▶ **Instructions to follow**: Omit the pictures, then reproduce exactly the line bearing "color: #8b5cf6 ->" and every line after it up to and including the last line of the entries below.

──────── Source material

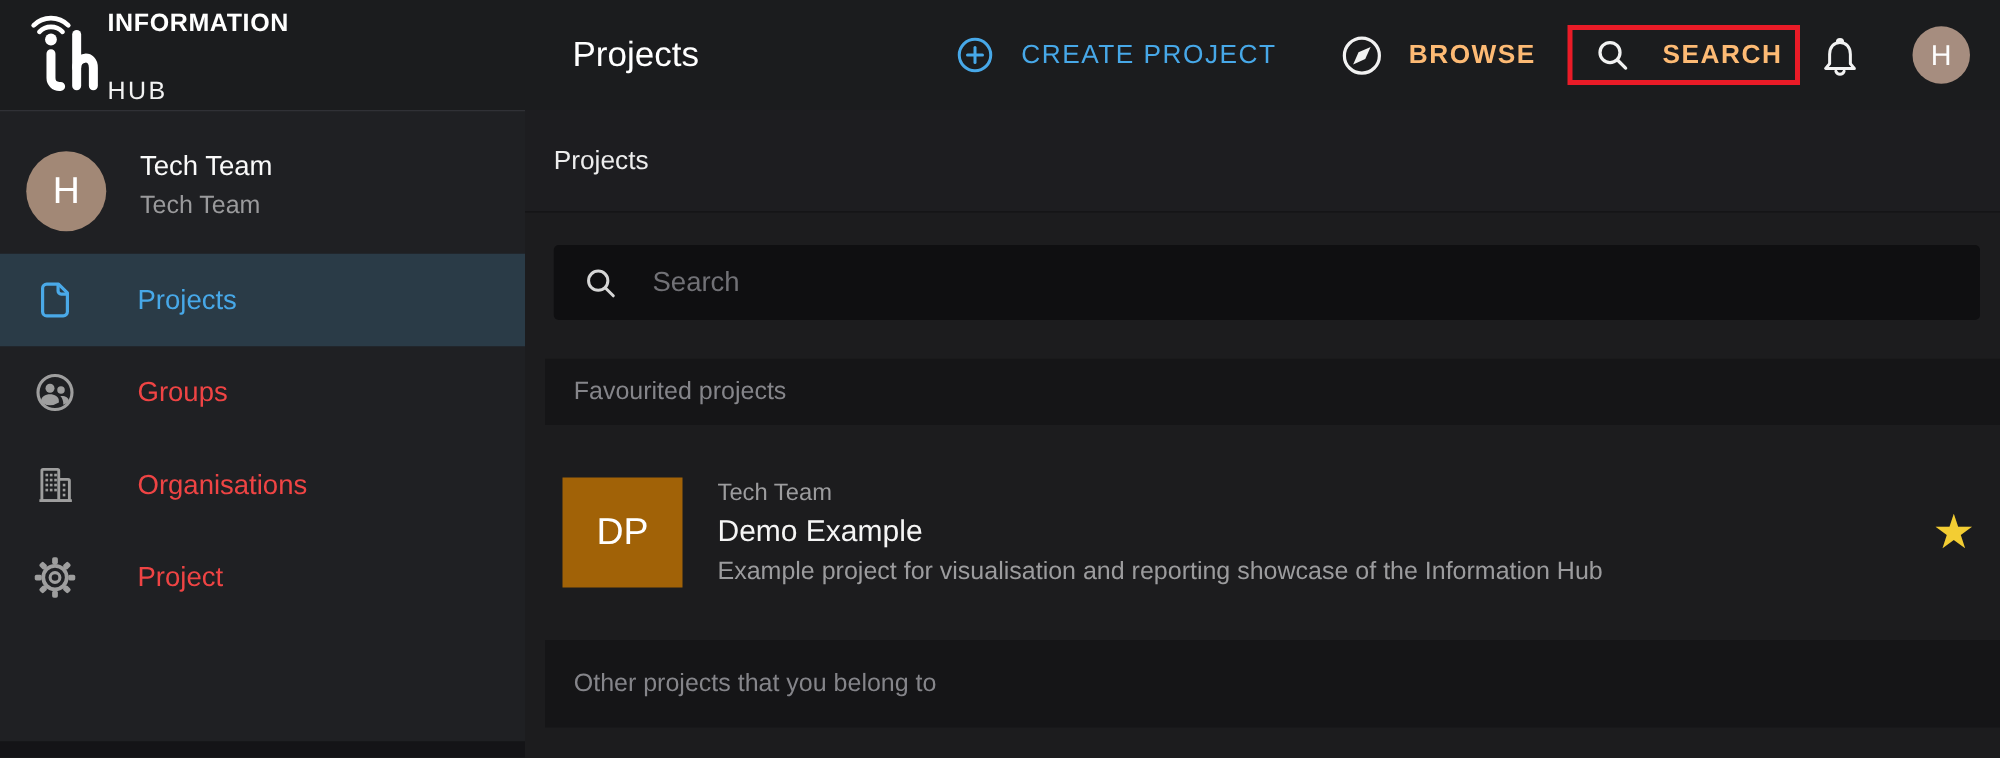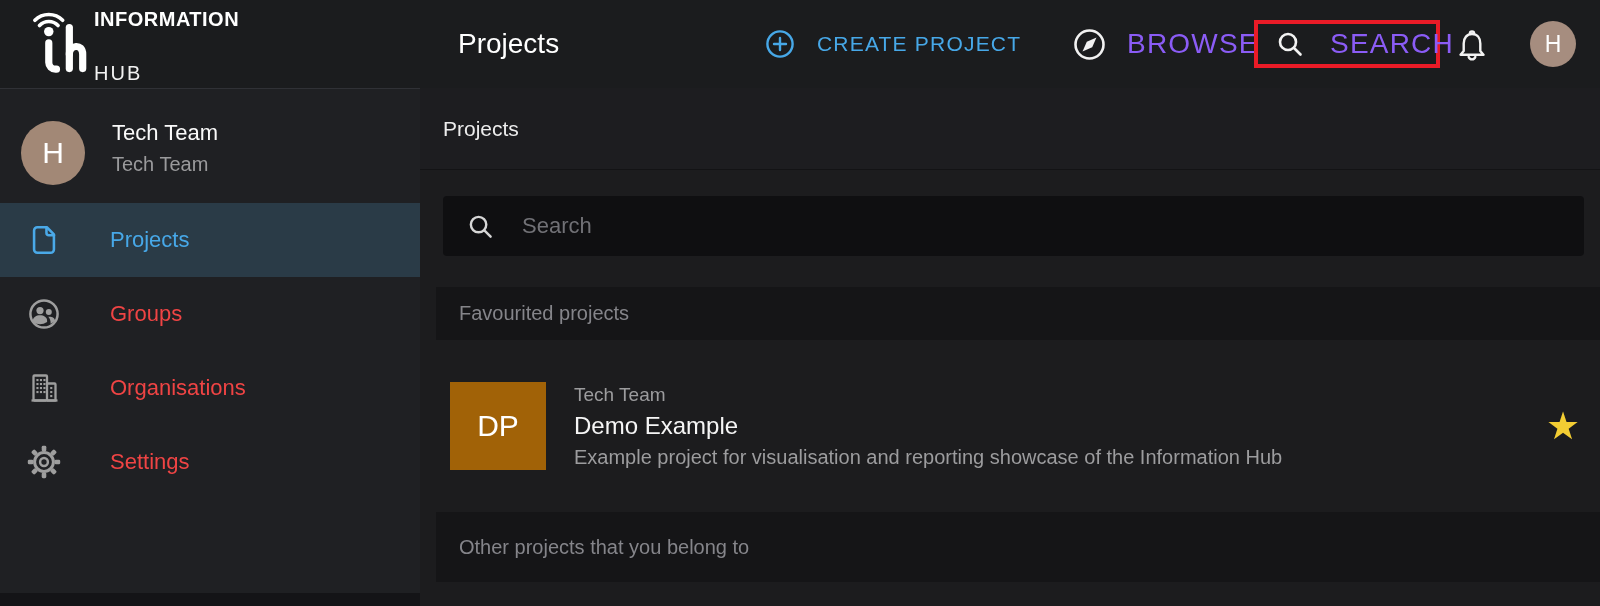"INFORMATION" .logo-wrap { left: 26px -> 18px }
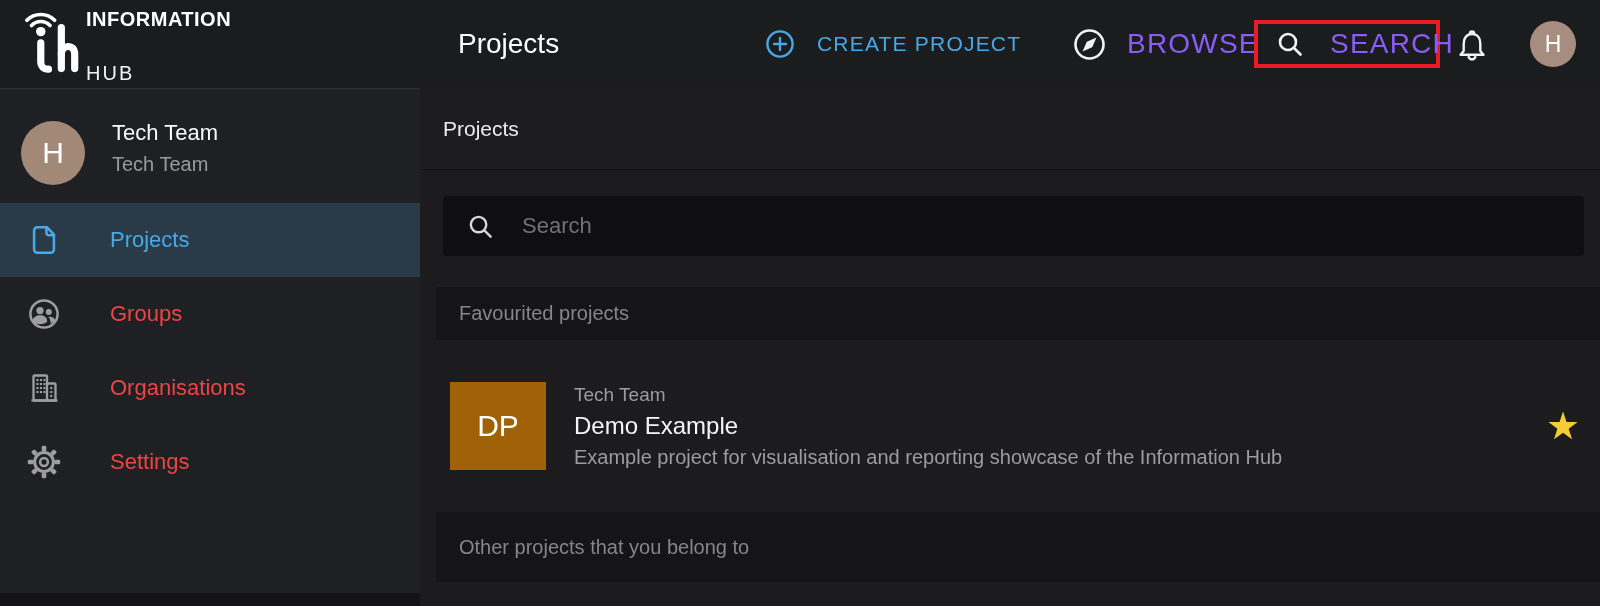"BROWSE" .browse-label, .searchbtn-label { color: #8b5cf6 -> #fdba74; font-size: 28px -> 21px; font-weight: 400 -> 700 }
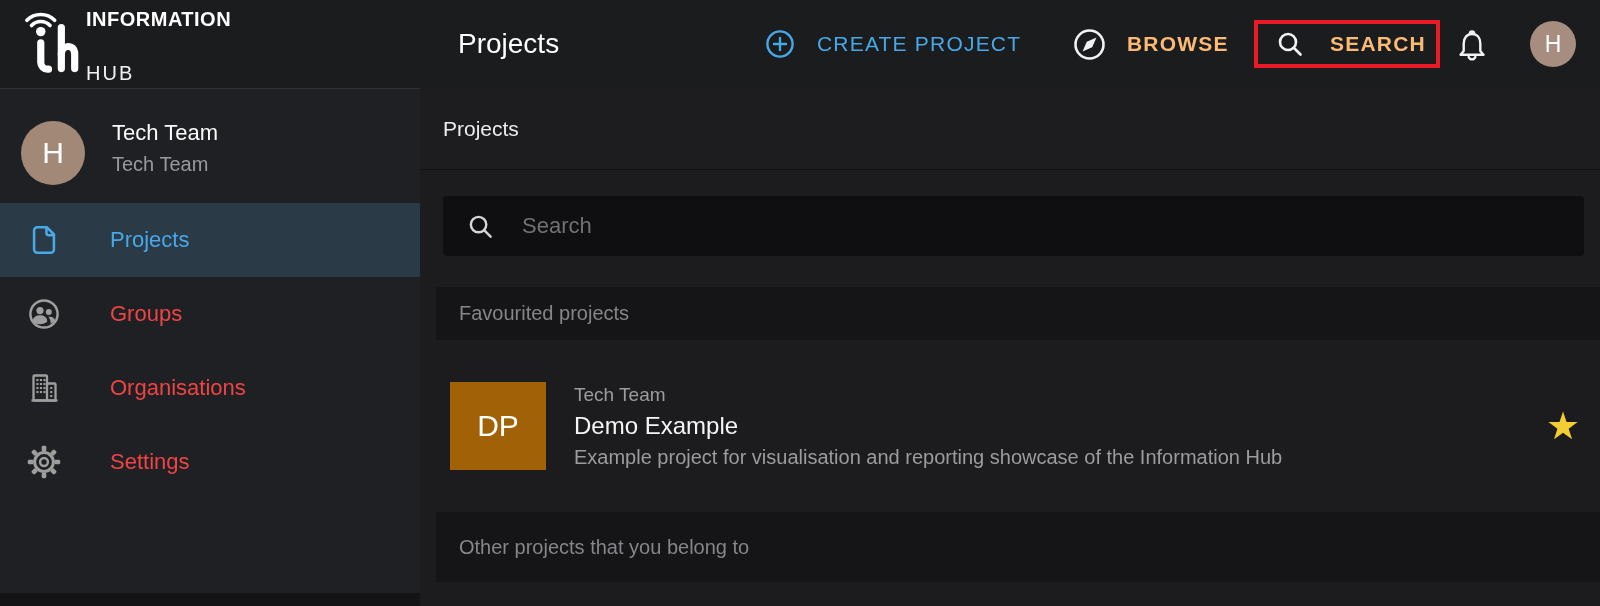"Settings" span.nav-label { text: Settings -> Project }
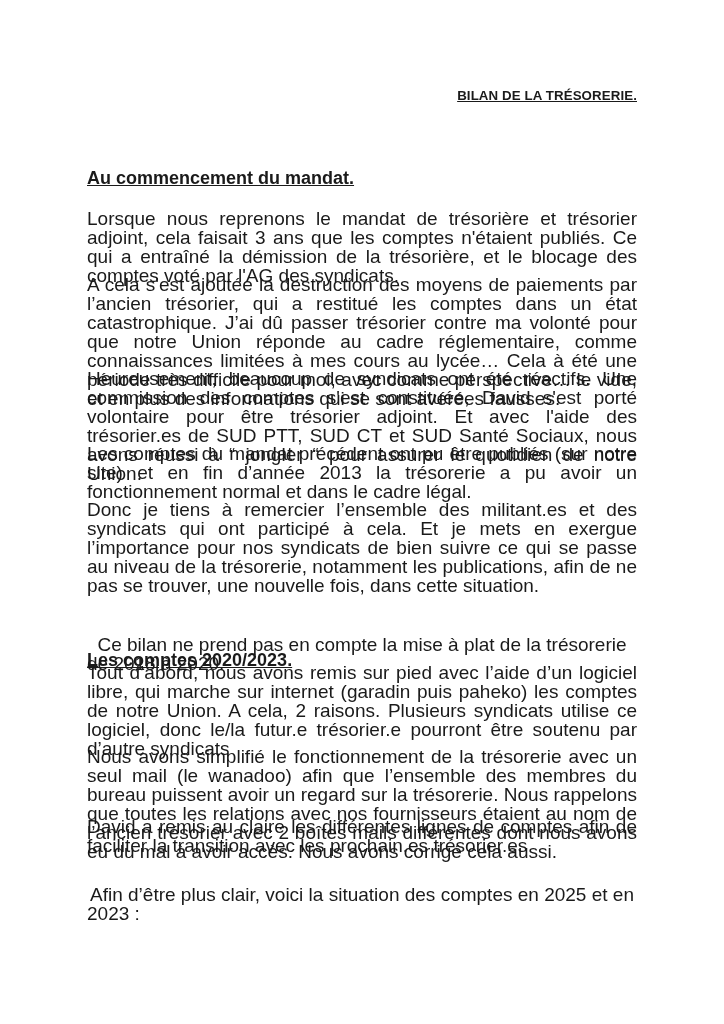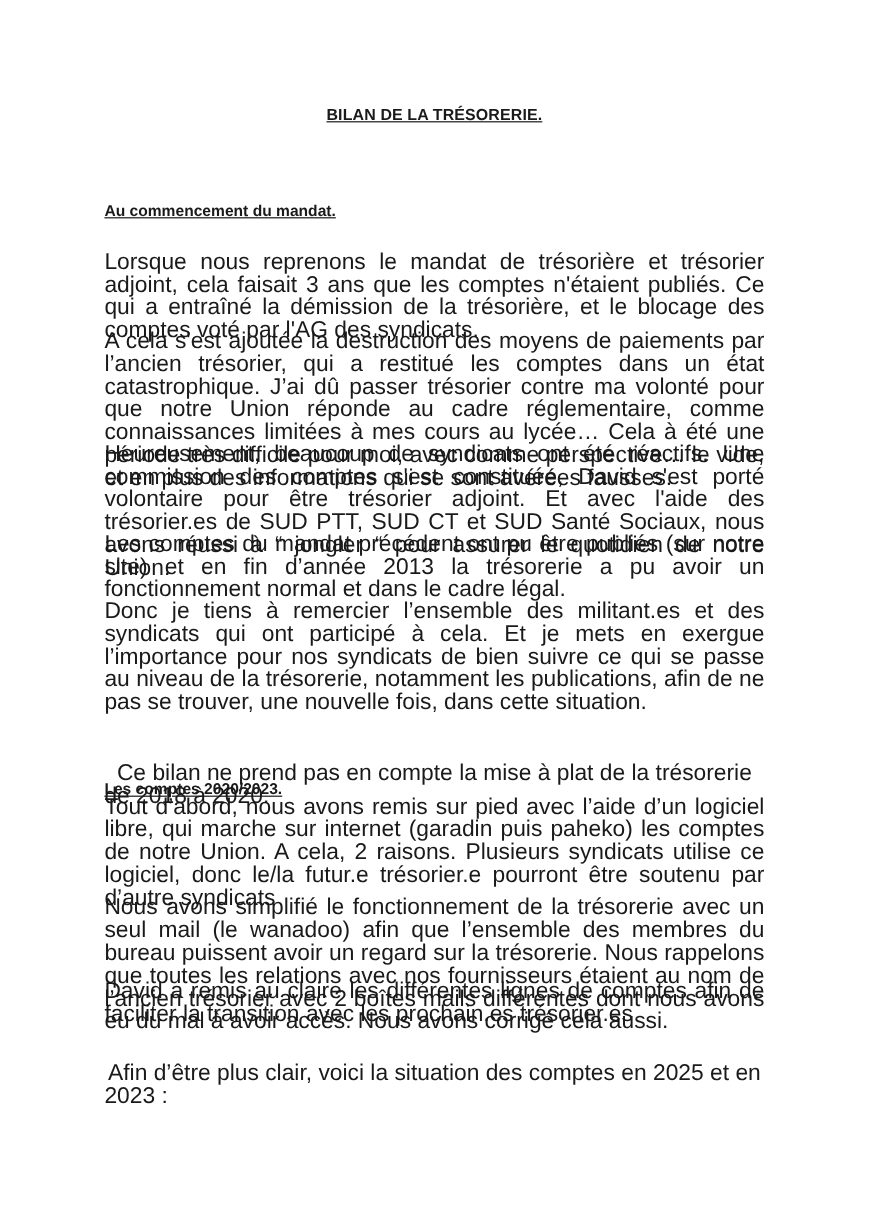"BILAN DE LA TRÉSORERIE." .title { text-align: center -> right }
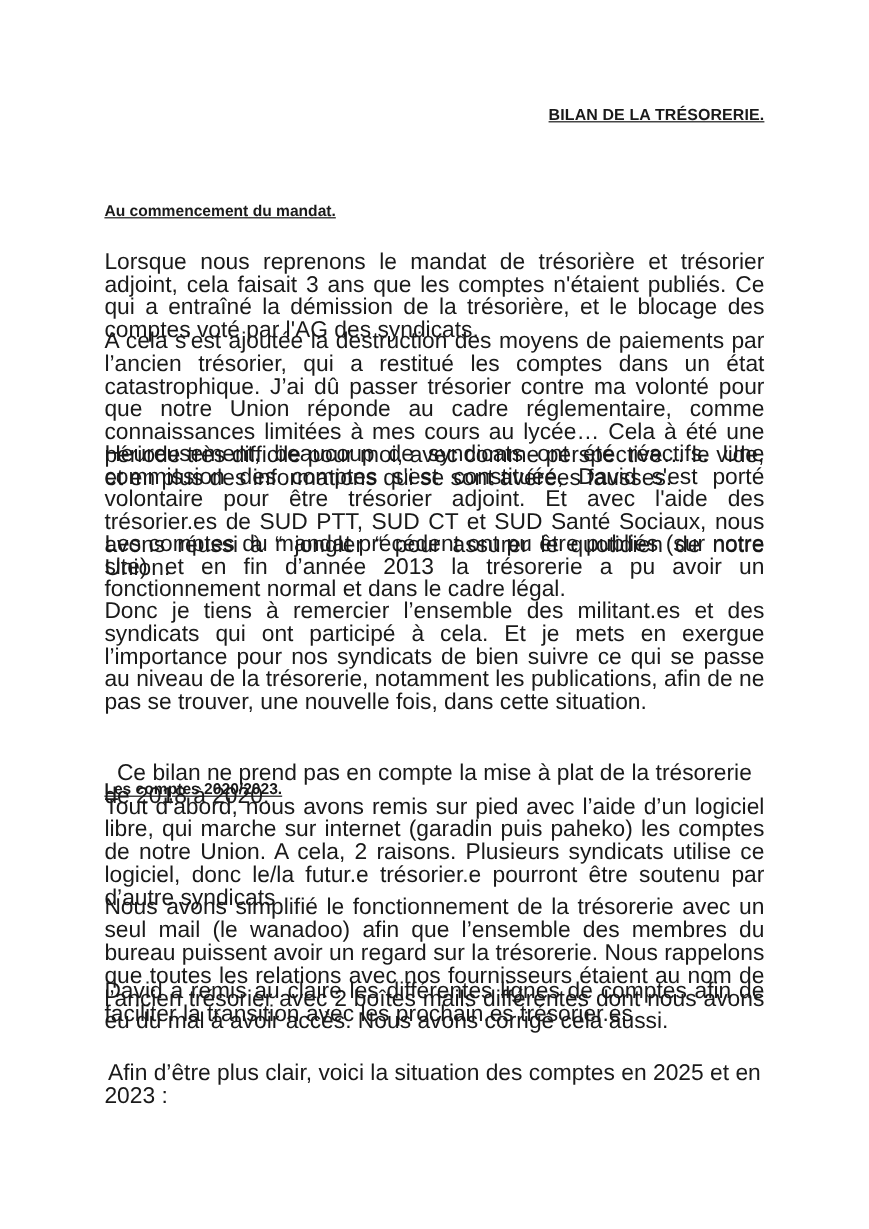"Au commencement du mandat." .heading { font-size: 13px -> 18px }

────────────────

▶ **Expected output**:
"BROWSE" .browse-label, .searchbtn-label { color: #8b5cf6 -> #fdba74; font-size: 28px -> 21px; font-weight: 400 -> 700 }
"Settings" span.nav-label { text: Settings -> Project }
"BILAN DE LA TRÉSORERIE." .title { text-align: center -> right }
"Au commencement du mandat." .heading { font-size: 13px -> 18px }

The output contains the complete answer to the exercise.